Records drawn from a dataset:
........
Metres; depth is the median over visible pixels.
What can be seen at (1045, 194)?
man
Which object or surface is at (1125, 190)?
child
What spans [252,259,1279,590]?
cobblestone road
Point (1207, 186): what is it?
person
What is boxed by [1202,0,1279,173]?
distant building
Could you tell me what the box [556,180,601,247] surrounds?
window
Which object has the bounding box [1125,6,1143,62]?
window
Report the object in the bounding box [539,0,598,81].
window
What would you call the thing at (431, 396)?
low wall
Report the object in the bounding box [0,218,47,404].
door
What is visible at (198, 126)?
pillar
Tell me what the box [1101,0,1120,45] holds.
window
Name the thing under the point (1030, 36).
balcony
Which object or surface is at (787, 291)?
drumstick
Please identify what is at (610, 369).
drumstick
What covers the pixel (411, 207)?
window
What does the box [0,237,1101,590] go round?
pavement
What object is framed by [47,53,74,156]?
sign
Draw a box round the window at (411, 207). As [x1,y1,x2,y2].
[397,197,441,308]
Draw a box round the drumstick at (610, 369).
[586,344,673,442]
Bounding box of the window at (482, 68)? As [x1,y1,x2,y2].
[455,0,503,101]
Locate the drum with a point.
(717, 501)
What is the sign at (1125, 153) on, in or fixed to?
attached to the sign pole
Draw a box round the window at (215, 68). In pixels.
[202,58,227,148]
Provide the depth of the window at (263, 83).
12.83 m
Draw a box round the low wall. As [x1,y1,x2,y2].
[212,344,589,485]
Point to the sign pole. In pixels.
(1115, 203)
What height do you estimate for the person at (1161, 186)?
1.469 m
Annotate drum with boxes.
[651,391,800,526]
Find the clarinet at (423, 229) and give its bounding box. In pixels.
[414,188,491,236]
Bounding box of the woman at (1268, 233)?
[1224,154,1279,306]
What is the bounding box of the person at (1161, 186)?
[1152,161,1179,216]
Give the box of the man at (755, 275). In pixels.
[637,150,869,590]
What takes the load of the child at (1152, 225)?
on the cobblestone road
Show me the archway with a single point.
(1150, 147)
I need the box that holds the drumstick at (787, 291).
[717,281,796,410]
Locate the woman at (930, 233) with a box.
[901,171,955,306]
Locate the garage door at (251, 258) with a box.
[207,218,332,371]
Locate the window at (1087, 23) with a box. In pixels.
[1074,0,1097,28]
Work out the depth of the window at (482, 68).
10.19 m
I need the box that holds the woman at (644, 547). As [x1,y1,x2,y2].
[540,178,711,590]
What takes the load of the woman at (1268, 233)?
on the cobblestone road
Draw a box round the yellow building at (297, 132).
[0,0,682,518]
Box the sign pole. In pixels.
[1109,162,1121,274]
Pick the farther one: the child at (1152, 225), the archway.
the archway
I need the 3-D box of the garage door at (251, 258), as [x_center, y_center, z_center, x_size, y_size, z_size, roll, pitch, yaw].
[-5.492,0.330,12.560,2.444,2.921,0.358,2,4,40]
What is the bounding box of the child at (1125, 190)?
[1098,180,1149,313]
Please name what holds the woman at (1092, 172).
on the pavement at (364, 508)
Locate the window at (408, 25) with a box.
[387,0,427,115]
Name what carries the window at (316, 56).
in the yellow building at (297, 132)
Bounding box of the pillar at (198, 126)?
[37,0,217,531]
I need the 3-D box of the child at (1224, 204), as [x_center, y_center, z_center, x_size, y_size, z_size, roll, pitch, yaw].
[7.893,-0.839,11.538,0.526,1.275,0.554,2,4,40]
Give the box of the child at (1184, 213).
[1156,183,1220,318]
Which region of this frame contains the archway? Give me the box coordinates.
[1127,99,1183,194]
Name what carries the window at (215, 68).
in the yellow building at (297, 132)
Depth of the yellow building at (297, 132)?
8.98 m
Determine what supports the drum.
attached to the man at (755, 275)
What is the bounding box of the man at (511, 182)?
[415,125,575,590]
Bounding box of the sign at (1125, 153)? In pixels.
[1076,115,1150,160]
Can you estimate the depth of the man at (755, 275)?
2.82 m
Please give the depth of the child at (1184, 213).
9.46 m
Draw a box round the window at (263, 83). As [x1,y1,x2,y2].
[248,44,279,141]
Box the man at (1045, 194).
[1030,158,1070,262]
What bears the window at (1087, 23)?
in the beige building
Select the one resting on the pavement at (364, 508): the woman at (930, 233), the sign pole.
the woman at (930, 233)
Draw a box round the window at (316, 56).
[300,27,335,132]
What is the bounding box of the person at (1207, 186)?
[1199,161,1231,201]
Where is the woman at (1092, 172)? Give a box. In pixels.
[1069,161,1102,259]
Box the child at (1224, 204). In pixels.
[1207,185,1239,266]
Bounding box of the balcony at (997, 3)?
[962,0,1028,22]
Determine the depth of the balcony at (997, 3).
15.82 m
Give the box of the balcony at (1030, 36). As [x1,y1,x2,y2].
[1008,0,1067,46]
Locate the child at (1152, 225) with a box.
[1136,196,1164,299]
........
## Task item:
After reading the entries, reproduce every one of them exactly.

## Exercise solution:
Metres; depth is the median over visible pixels.
What can be seen at (1045, 194)?
man
Which object or surface is at (1125, 190)?
child
What spans [252,259,1279,590]?
cobblestone road
Point (1207, 186): what is it?
person
What is boxed by [1202,0,1279,173]?
distant building
Could you tell me what the box [556,180,601,247] surrounds?
window
Which object has the bounding box [1125,6,1143,62]?
window
Report the object in the bounding box [539,0,598,81].
window
What would you call the thing at (431, 396)?
low wall
Report the object in the bounding box [0,218,47,404].
door
What is visible at (198, 126)?
pillar
Tell me what the box [1101,0,1120,45] holds.
window
Name the thing under the point (1030, 36).
balcony
Which object or surface is at (787, 291)?
drumstick
Please identify what is at (610, 369).
drumstick
What covers the pixel (411, 207)?
window
What does the box [0,237,1101,590] go round?
pavement
What object is framed by [47,53,74,156]?
sign
Draw a box round the window at (411, 207). As [x1,y1,x2,y2].
[397,197,441,308]
Draw a box round the drumstick at (610, 369).
[586,344,673,442]
Bounding box of the window at (482, 68)? As [x1,y1,x2,y2].
[455,0,503,101]
Locate the drum with a point.
(717, 501)
What is the sign at (1125, 153) on, in or fixed to?
attached to the sign pole
Draw a box round the window at (215, 68). In pixels.
[202,58,227,148]
Provide the depth of the window at (263, 83).
12.83 m
Draw a box round the low wall. As [x1,y1,x2,y2].
[212,344,589,485]
Point to the sign pole. In pixels.
(1115, 203)
What height do you estimate for the person at (1161, 186)?
1.469 m
Annotate drum with boxes.
[651,391,800,526]
Find the clarinet at (423, 229) and give its bounding box. In pixels.
[414,188,491,236]
Bounding box of the woman at (1268, 233)?
[1224,154,1279,306]
What is the bounding box of the person at (1161, 186)?
[1152,161,1179,216]
Give the box of the man at (755, 275). In pixels.
[637,150,869,590]
What takes the load of the child at (1152, 225)?
on the cobblestone road
Show me the archway with a single point.
(1150, 147)
I need the box that holds the drumstick at (787, 291).
[717,281,796,410]
Locate the woman at (930, 233) with a box.
[901,171,955,306]
Locate the garage door at (251, 258) with a box.
[207,218,332,371]
Locate the window at (1087, 23) with a box. In pixels.
[1074,0,1097,28]
Work out the depth of the window at (482, 68).
10.19 m
I need the box that holds the woman at (644, 547). As [x1,y1,x2,y2].
[540,178,711,590]
What takes the load of the woman at (1268, 233)?
on the cobblestone road
Draw a box round the yellow building at (297, 132).
[0,0,682,518]
Box the sign pole. In pixels.
[1109,162,1121,274]
Pick the farther one: the child at (1152, 225), the archway.
the archway
I need the 3-D box of the garage door at (251, 258), as [x_center, y_center, z_center, x_size, y_size, z_size, roll, pitch, yaw].
[-5.492,0.330,12.560,2.444,2.921,0.358,2,4,40]
What is the bounding box of the child at (1125, 190)?
[1098,180,1149,313]
Please name what holds the woman at (1092, 172).
on the pavement at (364, 508)
Locate the window at (408, 25) with a box.
[387,0,427,115]
Name what carries the window at (316, 56).
in the yellow building at (297, 132)
Bounding box of the pillar at (198, 126)?
[37,0,217,531]
I need the 3-D box of the child at (1224, 204), as [x_center, y_center, z_center, x_size, y_size, z_size, roll, pitch, yaw].
[7.893,-0.839,11.538,0.526,1.275,0.554,2,4,40]
Give the box of the child at (1184, 213).
[1156,183,1220,318]
Which region of this frame contains the archway? Give me the box coordinates.
[1127,99,1183,194]
Name what carries the window at (215, 68).
in the yellow building at (297, 132)
Depth of the yellow building at (297, 132)?
8.98 m
Determine what supports the drum.
attached to the man at (755, 275)
What is the bounding box of the man at (511, 182)?
[415,125,575,590]
Bounding box of the sign at (1125, 153)? In pixels.
[1076,115,1150,160]
Can you estimate the depth of the man at (755, 275)?
2.82 m
Please give the depth of the child at (1184, 213).
9.46 m
Draw a box round the window at (263, 83). As [x1,y1,x2,y2].
[248,44,279,141]
Box the man at (1045, 194).
[1030,158,1070,262]
What bears the window at (1087, 23)?
in the beige building
Select the one resting on the pavement at (364, 508): the woman at (930, 233), the sign pole.
the woman at (930, 233)
Draw a box round the window at (316, 56).
[300,27,335,132]
What is the bounding box of the person at (1207, 186)?
[1199,161,1231,201]
Where is the woman at (1092, 172)? Give a box. In pixels.
[1069,161,1102,259]
Box the child at (1224, 204). In pixels.
[1207,185,1239,266]
Bounding box of the balcony at (997, 3)?
[962,0,1028,22]
Determine the depth of the balcony at (997, 3).
15.82 m
Give the box of the balcony at (1030, 36). As [x1,y1,x2,y2].
[1008,0,1067,46]
Locate the child at (1152, 225) with a box.
[1136,196,1164,299]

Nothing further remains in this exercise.